◆ What you should do: Copy out each line of the listing below in which the string "left" occurs.

[[ Dataset records open ]]

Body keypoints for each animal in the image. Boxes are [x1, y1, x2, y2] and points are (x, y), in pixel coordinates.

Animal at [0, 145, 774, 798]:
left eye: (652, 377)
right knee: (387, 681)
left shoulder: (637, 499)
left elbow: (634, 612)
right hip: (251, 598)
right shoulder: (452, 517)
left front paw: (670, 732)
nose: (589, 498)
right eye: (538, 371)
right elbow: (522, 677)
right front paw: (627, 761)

[[ Dataset records closed ]]
[[ Dataset records open ]]

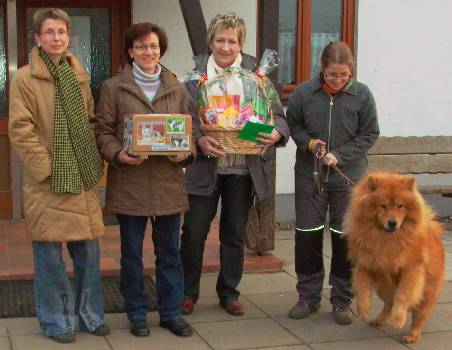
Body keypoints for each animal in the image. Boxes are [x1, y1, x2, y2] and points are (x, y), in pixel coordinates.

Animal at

[[ Dataset records closed ]]

◆ Reply to the exercise:
left eye: (652, 377)
left shoulder: (637, 499)
left elbow: (634, 612)
left front paw: (670, 732)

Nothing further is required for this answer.